_Work required_
Return the lines from the one containing "By creating a" through the one containing "businesses looking to", both included, exactly as they appear in the records.

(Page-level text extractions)
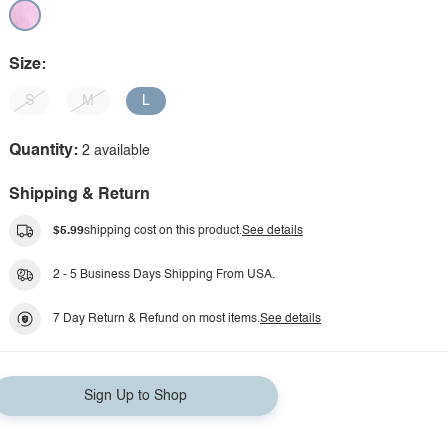
Size:
S
M
L
Quantity:
2 available
Shipping & Return
$5.99
shipping cost on this product.
See details
2 - 5 Business Days Shipping From USA.
7 Day Return & Refund on most items.
See details
Sign Up to Shop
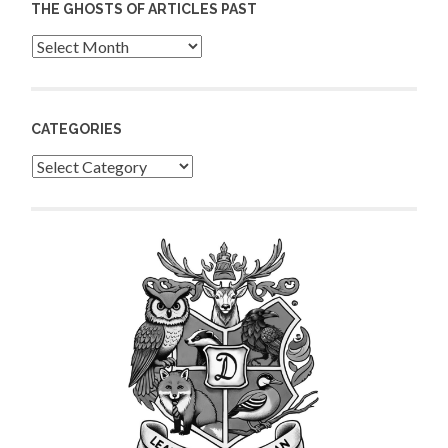
THE GHOSTS OF ARTICLES PAST
Archives
CATEGORIES
Categories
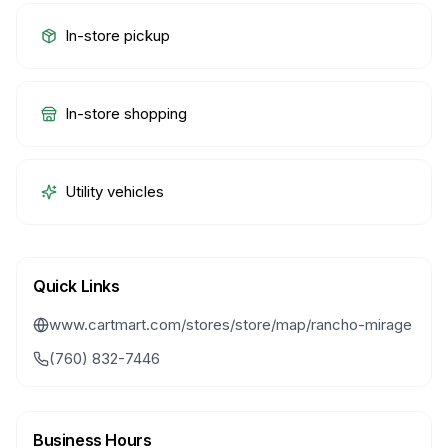
In-store pickup
In-store shopping
Utility vehicles
Quick Links
www.cartmart.com/stores/store/map/rancho-mirage
(760) 832-7446
Business Hours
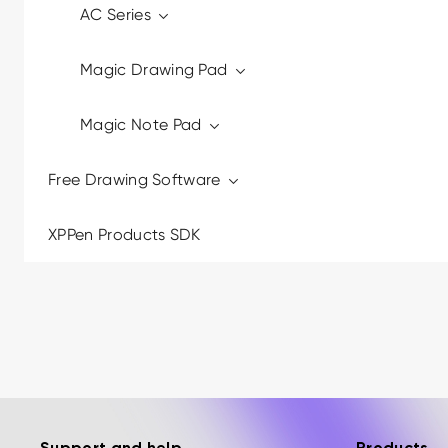
AC Series
Magic Drawing Pad
Magic Note Pad
Free Drawing Software
XPPen Products SDK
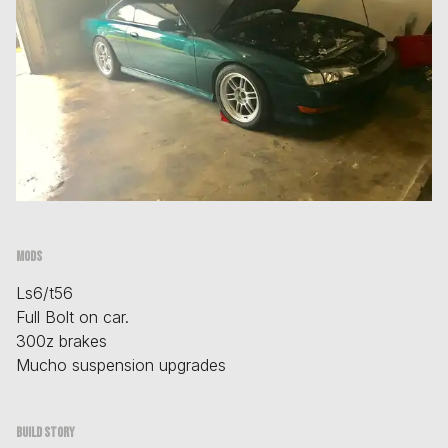
Mods
Ls6/t56
Full Bolt on car.
300z brakes
Mucho suspension upgrades
Build story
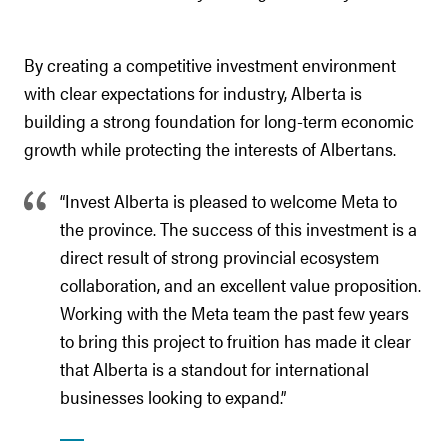
By creating a competitive investment environment
with clear expectations for industry, Alberta is
building a strong foundation for long-term economic
growth while protecting the interests of Albertans.
“Invest Alberta is pleased to welcome Meta to
the province. The success of this investment is a
direct result of strong provincial ecosystem
collaboration, and an excellent value proposition.
Working with the Meta team the past few years
to bring this project to fruition has made it clear
that Alberta is a standout for international
businesses looking to expand.”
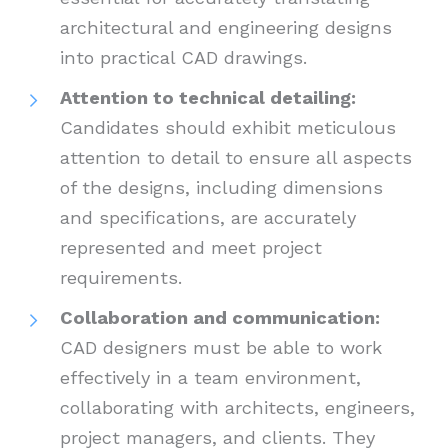
architectural and engineering designs
into practical CAD drawings.
Attention to technical detailing:
Candidates should exhibit meticulous
attention to detail to ensure all aspects
of the designs, including dimensions
and specifications, are accurately
represented and meet project
requirements.
Collaboration and communication:
CAD designers must be able to work
effectively in a team environment,
collaborating with architects, engineers,
project managers, and clients. They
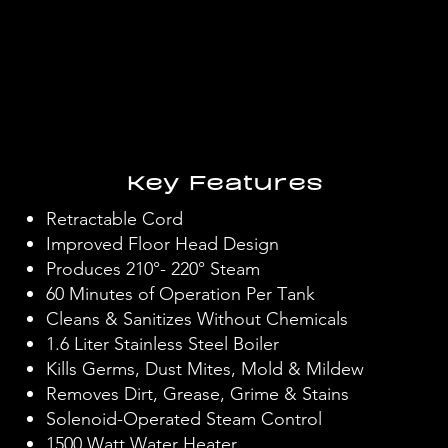
Key Features
Retractable Cord
Improved Floor Head Design
Produces 210°- 220° Steam
60 Minutes of Operation Per Tank
Cleans & Sanitizes Without Chemicals
1.6 Liter Stainless Steel Boiler
Kills Germs, Dust Mites, Mold & Mildew
Removes Dirt, Grease, Grime & Stains
Solenoid-Operated Steam Control
1500 Watt Water Heater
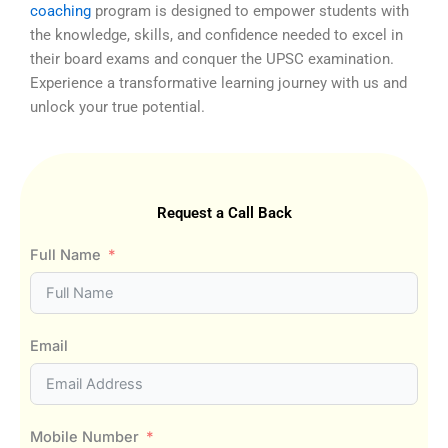
coaching
program is designed to empower students with
the knowledge, skills, and confidence needed to excel in
their board exams and conquer the UPSC examination.
Experience a transformative learning journey with us and
unlock your true potential.
Request a Call Back
Full Name
Email
Mobile Number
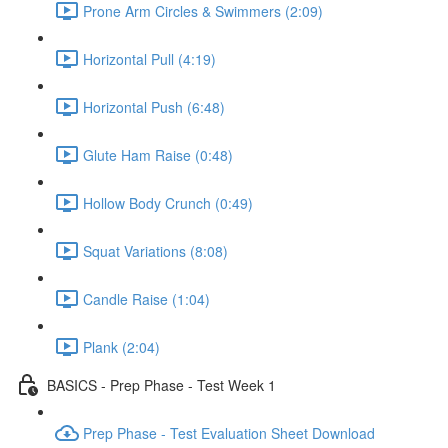
Prone Arm Circles & Swimmers (2:09)
Horizontal Pull (4:19)
Horizontal Push (6:48)
Glute Ham Raise (0:48)
Hollow Body Crunch (0:49)
Squat Variations (8:08)
Candle Raise (1:04)
Plank (2:04)
BASICS - Prep Phase - Test Week 1
Prep Phase - Test Evaluation Sheet Download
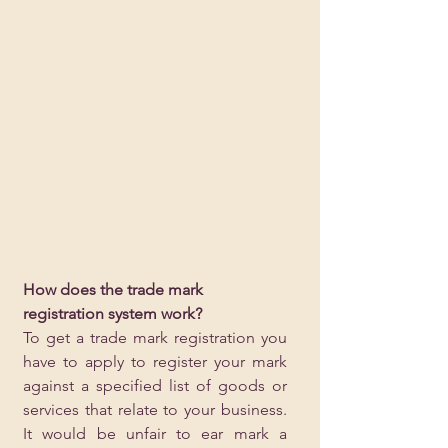
How does the trade mark 
registration system work?
To get a trade mark registration you 
have to apply to register your mark 
against a specified list of goods or 
services that relate to your business. 
It would be unfair to ear mark a 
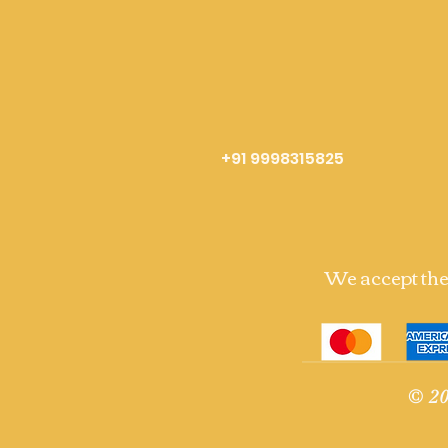
+91 9998315825
We accept th
© 20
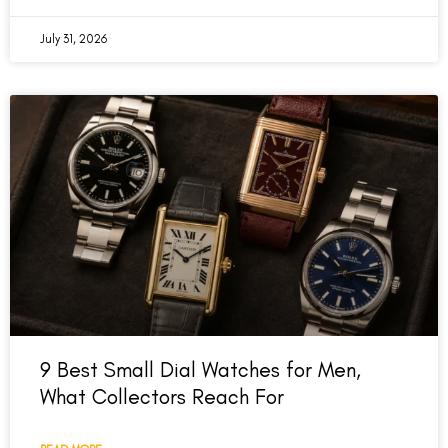
July 31, 2026
9 Best Small Dial Watches for Men,
What Collectors Reach For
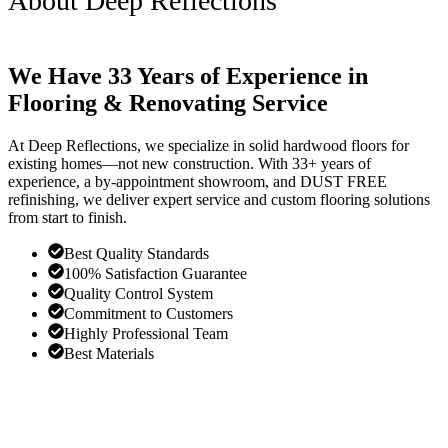
About Deep Reflections
We Have 33 Years of Experience in
Flooring & Renovating Service
At Deep Reflections, we specialize in solid hardwood floors for
existing homes—not new construction. With 33+ years of
experience, a by-appointment showroom, and DUST FREE
refinishing, we deliver expert service and custom flooring solutions
from start to finish.
Best Quality Standards
100% Satisfaction Guarantee
Quality Control System
Commitment to Customers
Highly Professional Team
Best Materials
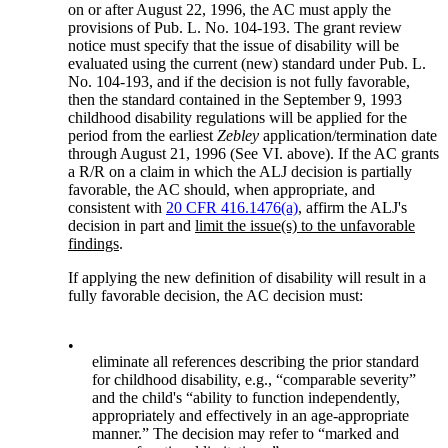
on or after August 22, 1996, the AC must apply the
provisions of Pub. L. No. 104-193. The grant review
notice must specify that the issue of disability will be
evaluated using the current (new) standard under Pub. L.
No. 104-193, and if the decision is not fully favorable,
then the standard contained in the September 9, 1993
childhood disability regulations will be applied for the
period from the earliest
Zebley
application/termination date
through August 21, 1996 (See VI. above). If the AC grants
a R/R on a claim in which the ALJ decision is partially
favorable, the AC should, when appropriate, and
consistent with
20 CFR 416.1476(a)
, affirm the ALJ's
decision in part and
limit the issue(s) to the unfavorable
findings
.
If applying the new definition of disability will result in a
fully favorable decision, the AC decision must:
•
eliminate all references describing the prior standard
for childhood disability, e.g., “comparable severity”
and the child's “ability to function independently,
appropriately and effectively in an age-appropriate
manner.” The decision may refer to “marked and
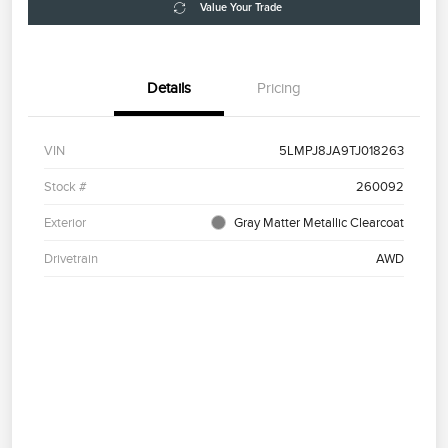
Value Your Trade
Details
Pricing
VIN
5LMPJ8JA9TJ018263
Stock #
260092
Exterior
Gray Matter Metallic Clearcoat
Drivetrain
AWD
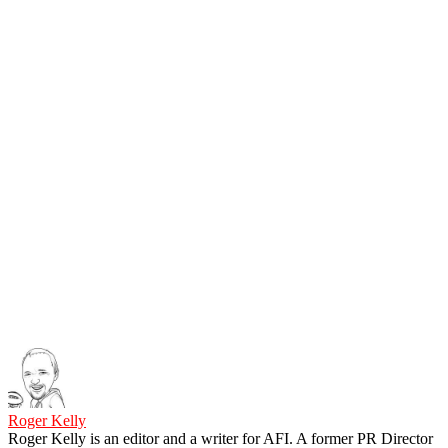
Roger Kelly
Roger Kelly is an editor and a writer for AFI. A former PR Director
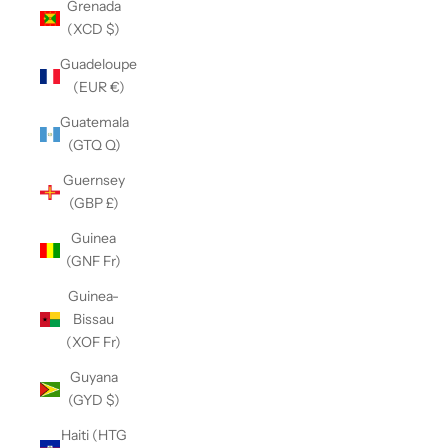
Grenada
(XCD $)
Guadeloupe
(EUR €)
Guatemala
(GTQ Q)
Guernsey
(GBP £)
Guinea
(GNF Fr)
Guinea-
Bissau
(XOF Fr)
Guyana
(GYD $)
Haiti (HTG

_Written response_
By creating a competitive investment environment
with clear expectations for industry, Alberta is
building a strong foundation for long-term economic
growth while protecting the interests of Albertans.
“Invest Alberta is pleased to welcome Meta to
the province. The success of this investment is a
direct result of strong provincial ecosystem
collaboration, and an excellent value proposition.
Working with the Meta team the past few years
to bring this project to fruition has made it clear
that Alberta is a standout for international
businesses looking to expand.”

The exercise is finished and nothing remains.